Людмила сидела со своим ноутбукам напротив окна, закатное солнце золотило её профиль и каштан волос, убранных со лба за ухо. Но через какое-то время прядь выбилась из-за маленькой округлой раковины и опять повисла на лбу, и Людмила досадливо дунула на неё, разглядывая текст на мониторе. От увиденного веяло таким покоем, что Игорь застыл на лестнице, не торопясь полностью подниматься.
- Ты чего там? - она, наконец, заметила торчащие над полом голову и плечи.
- Вот, конфет тебе принёс, - он протянул прихваченную горсть. - Хочешь?
- Хочу.
Она подошла, присела возле него на корточки, взяла конфету, развернула, кинула в рот.
- М-м-м, вкусные. Обожаю этот вкус, сочетание вишни с шоколадом. А ты почему весь в комнату не заходишь?
- Сейчас зайду.
Захаров смотрел ей в лицо, оказавшееся на одном уровне с его лицом и видел золотые точки в ореховых глазах. Чёлка опять выскользнула из-за уха и повисла прядкой, и он аккуратно отвёл её в сторону, проведя кончиками пальцев по неожиданно прохладному лбу. Людмила замерла и смотрела ему в глаза вопросительно. И он, тоже взглядом, спросил "можно?". Она потянулась ему навстречу и ойкнула, поморщившись.
- Что? - тут же встревожился он.
- Нога. Я совсем про неё забыла!
И тогда Игорь, наконец, поднялся по лестнице, помог ей подняться и сделал то, что так хотел сделать.
Её губы пахли шоколадом и немного ликёром, были упругими и податливыми. И тело, когда она к нему прижалась, тоже оказалось упругим и податливым. И последней его отчётливой мыслью было, что если сейчас же не получит её всю, то он просто умрет от переполнявшей его нежности.
Глава 11
- Слушай, кажется, мы обнаглели и ведём себя неприлично. - Людмила лежала ухом на его груди и слушала сердце. Сердце стучало ровно и наполнено. - Неудобно перед стариками, что они о нас подумают.

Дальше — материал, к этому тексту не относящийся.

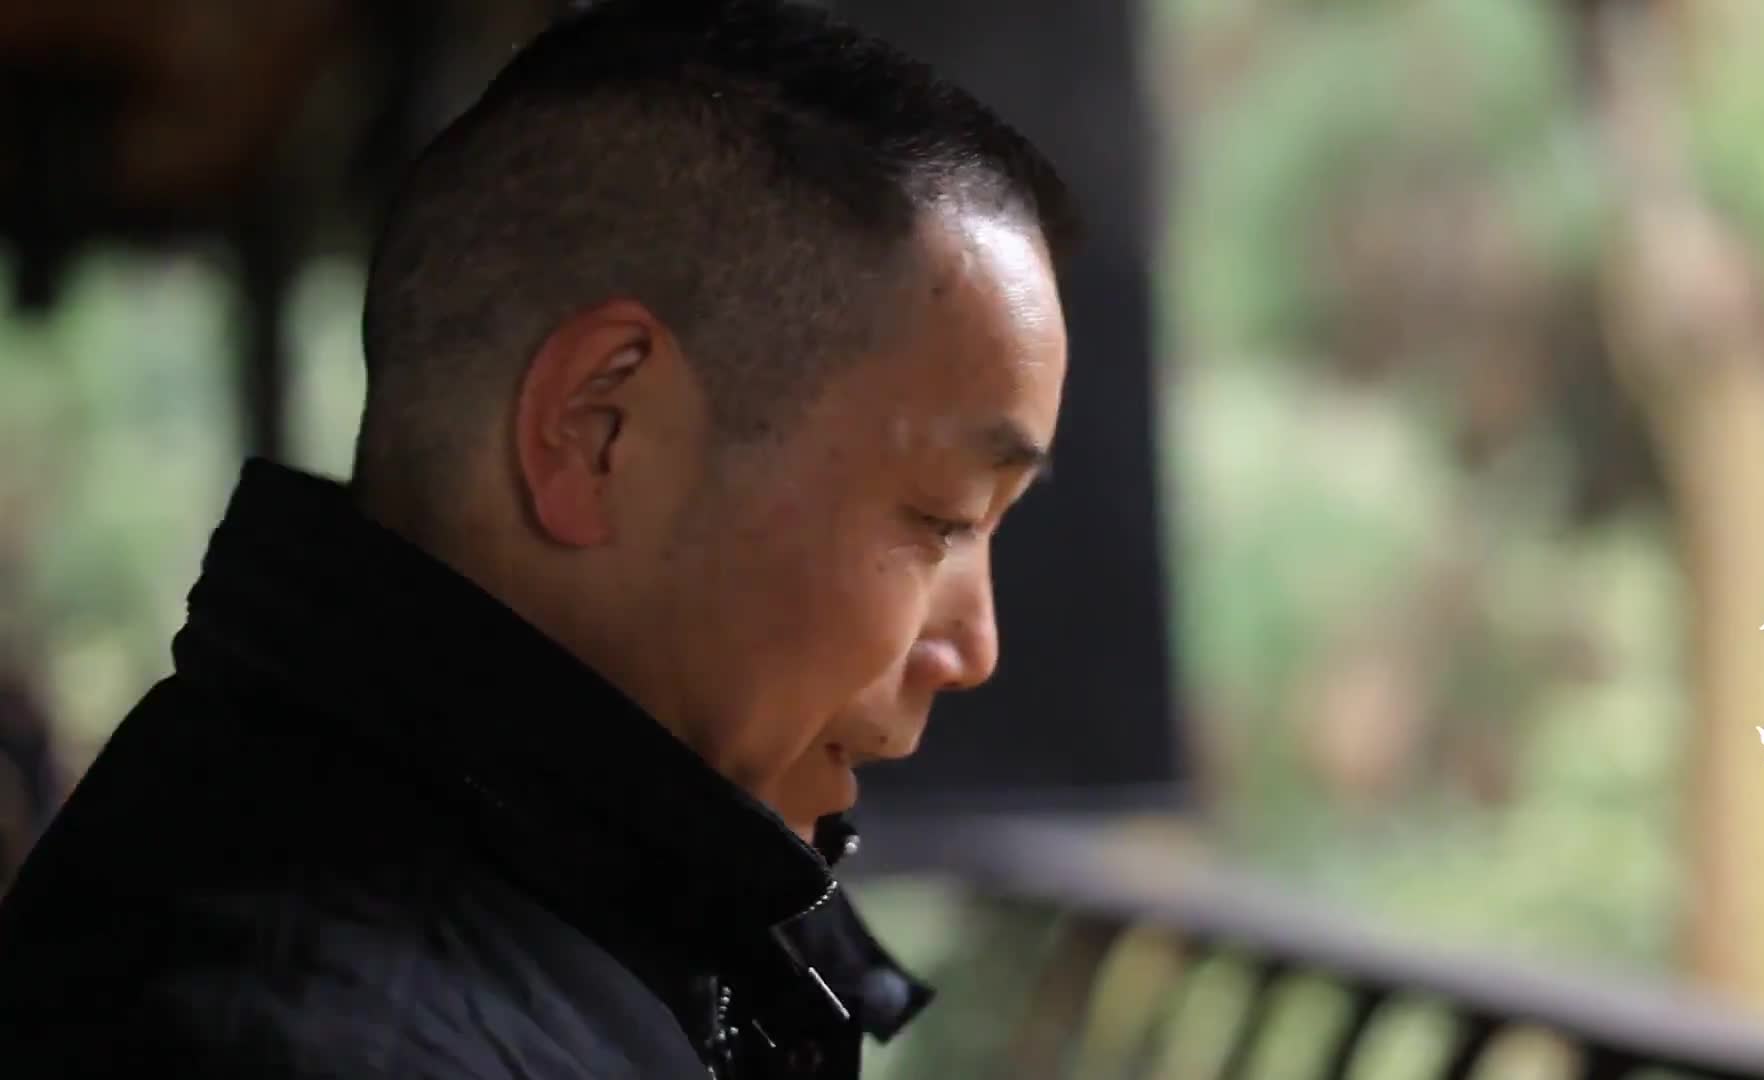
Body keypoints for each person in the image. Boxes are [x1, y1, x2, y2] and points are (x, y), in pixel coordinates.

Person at [0, 0, 1073, 1075]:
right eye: (942, 518)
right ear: (600, 432)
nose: (974, 648)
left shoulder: (507, 922)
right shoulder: (326, 1044)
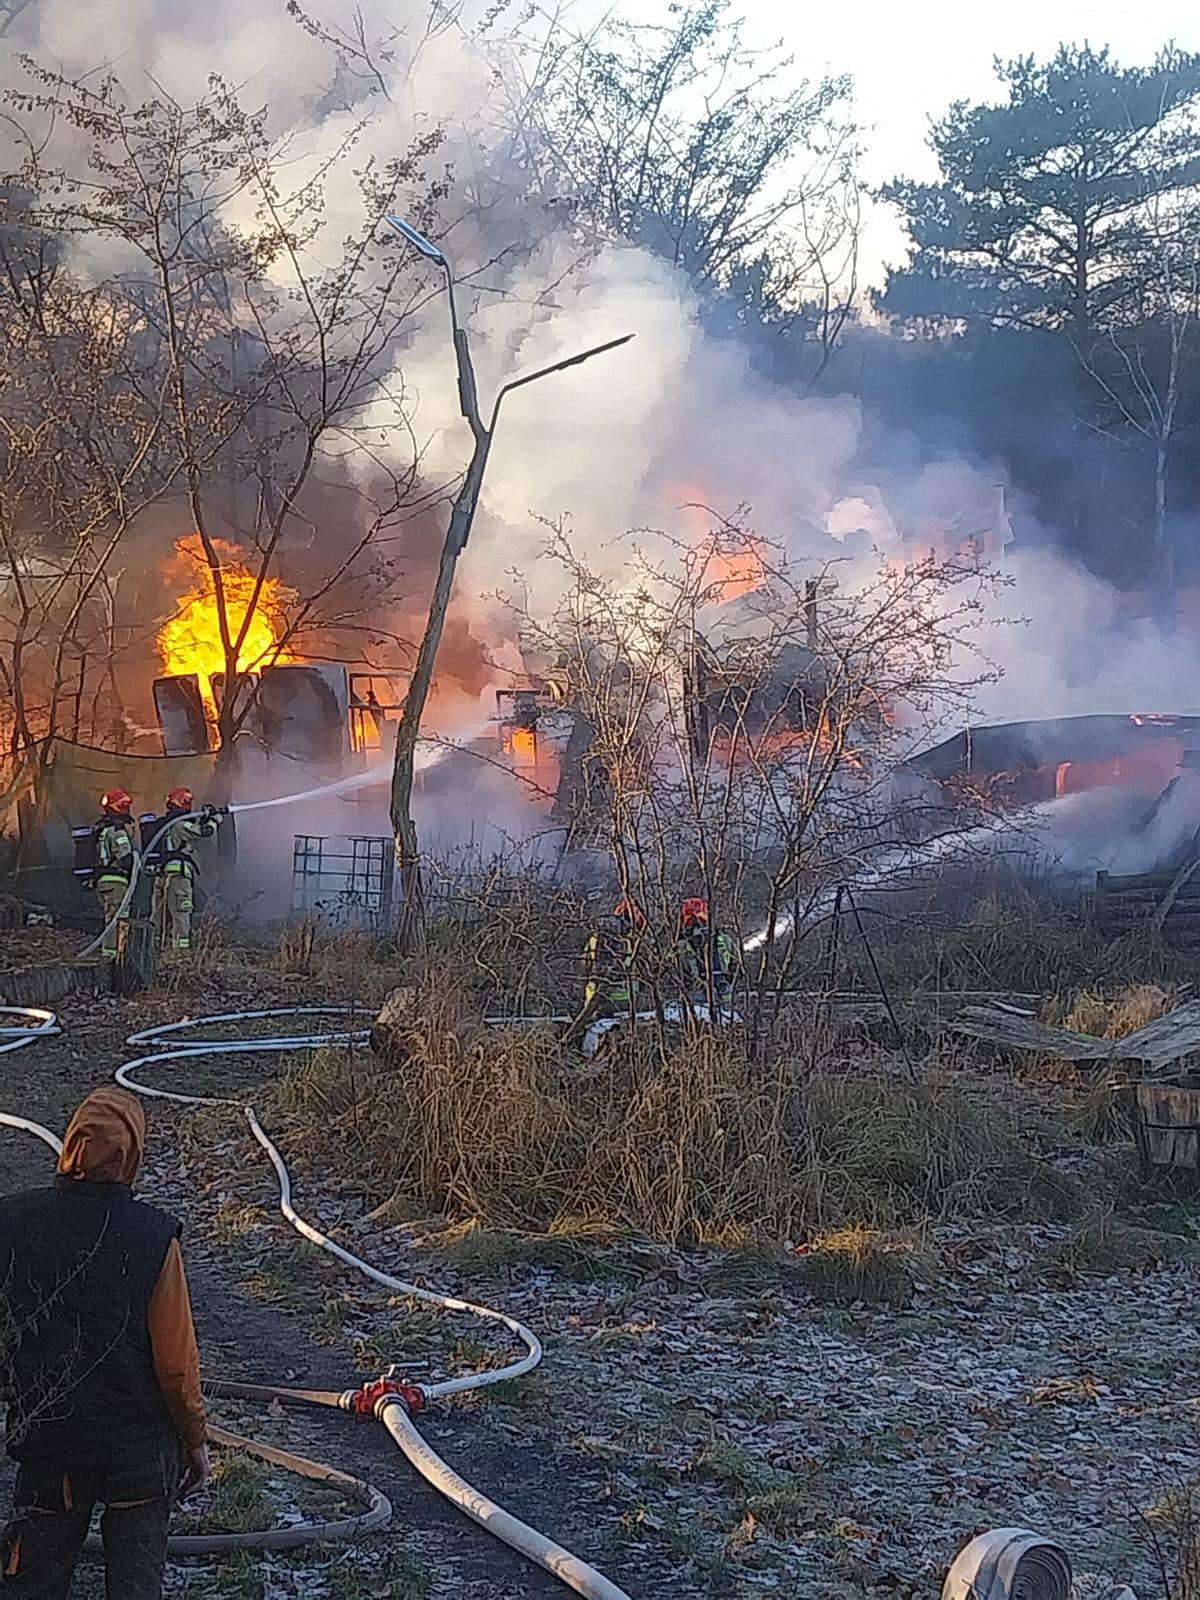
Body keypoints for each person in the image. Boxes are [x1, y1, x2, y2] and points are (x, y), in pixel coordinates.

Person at [0, 1086, 209, 1599]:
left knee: (31, 1586)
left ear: (69, 1144)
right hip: (137, 1456)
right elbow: (175, 1364)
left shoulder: (13, 1222)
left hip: (50, 1448)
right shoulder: (155, 1237)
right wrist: (195, 1441)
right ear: (133, 1154)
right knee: (135, 1587)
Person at [565, 897, 648, 1051]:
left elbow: (584, 967)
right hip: (619, 1004)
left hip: (599, 1002)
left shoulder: (598, 937)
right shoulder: (624, 940)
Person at [150, 788, 223, 958]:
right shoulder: (180, 824)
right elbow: (204, 832)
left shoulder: (167, 823)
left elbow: (194, 825)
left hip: (162, 875)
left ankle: (154, 949)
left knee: (159, 915)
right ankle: (180, 955)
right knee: (181, 913)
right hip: (178, 876)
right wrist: (215, 821)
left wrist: (205, 815)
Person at [92, 788, 137, 958]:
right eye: (124, 806)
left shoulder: (101, 828)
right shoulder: (117, 831)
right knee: (118, 920)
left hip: (103, 881)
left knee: (110, 918)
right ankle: (116, 957)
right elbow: (126, 858)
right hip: (117, 882)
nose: (127, 809)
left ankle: (110, 954)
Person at [677, 896, 739, 1006]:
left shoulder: (723, 941)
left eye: (700, 921)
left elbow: (738, 969)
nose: (696, 926)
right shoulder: (680, 947)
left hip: (725, 1005)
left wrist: (727, 983)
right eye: (691, 922)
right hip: (693, 1006)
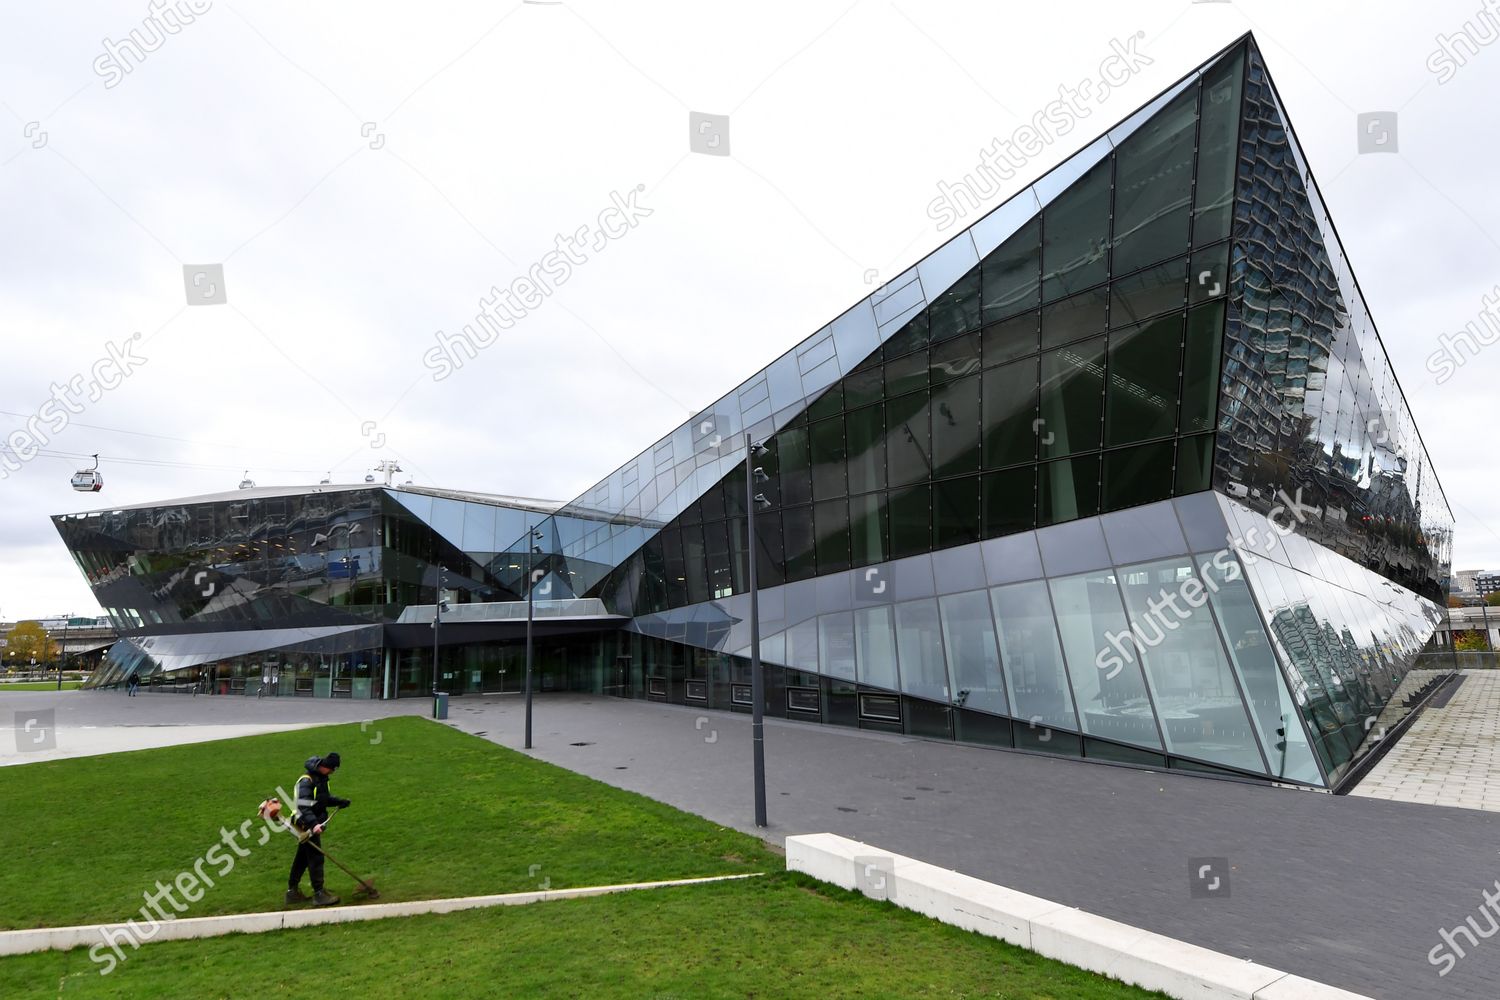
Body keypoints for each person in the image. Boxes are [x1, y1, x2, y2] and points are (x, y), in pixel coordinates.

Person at [286, 752, 351, 906]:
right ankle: (319, 894)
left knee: (302, 858)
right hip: (304, 824)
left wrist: (339, 802)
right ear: (325, 767)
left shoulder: (321, 779)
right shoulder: (306, 781)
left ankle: (292, 892)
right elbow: (303, 806)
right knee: (316, 858)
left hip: (311, 823)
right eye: (332, 769)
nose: (332, 773)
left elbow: (323, 799)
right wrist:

- Анна Николаевна подумает, что наконец-то я оказался в хороших руках, - Игорь чмокнул в серединку её ладошки. - А Савельич не знаю, что подумает. Но тоже что-нибудь хорошее.
- Он даже и не ужинал толком, тебя ждал…
- Да? Ну, наверное, уже не ждёт. Слушай, а что он там насчёт тюрьмы говорил?
- А, так, версии строил, зачем меня нужно было представить преступницей. Похже, затем, чтобы на несколько дней упрятать меня в тюрьму. На самом деле, если бы не ты, то так бы и вышло. Пока бы меня Аркадий вызволил…
Она замолчала, будто опомнившись, и Игорь понял, что она думает о муже.
- Мне теперь надо будет подавать на развод…
- Ты уверена? - он постарался скрыть рвущееся ликование.
- Да. Только ты не подумай, что я навязываюсь… Просто теперь я не смогу жить с Аркадием. Врать ему не смогу. А если говорить правду, то надо разводиться.
- А в чём правда, Люд? - он дунул ей на затылок, наблюдая, как разлетаются волосы.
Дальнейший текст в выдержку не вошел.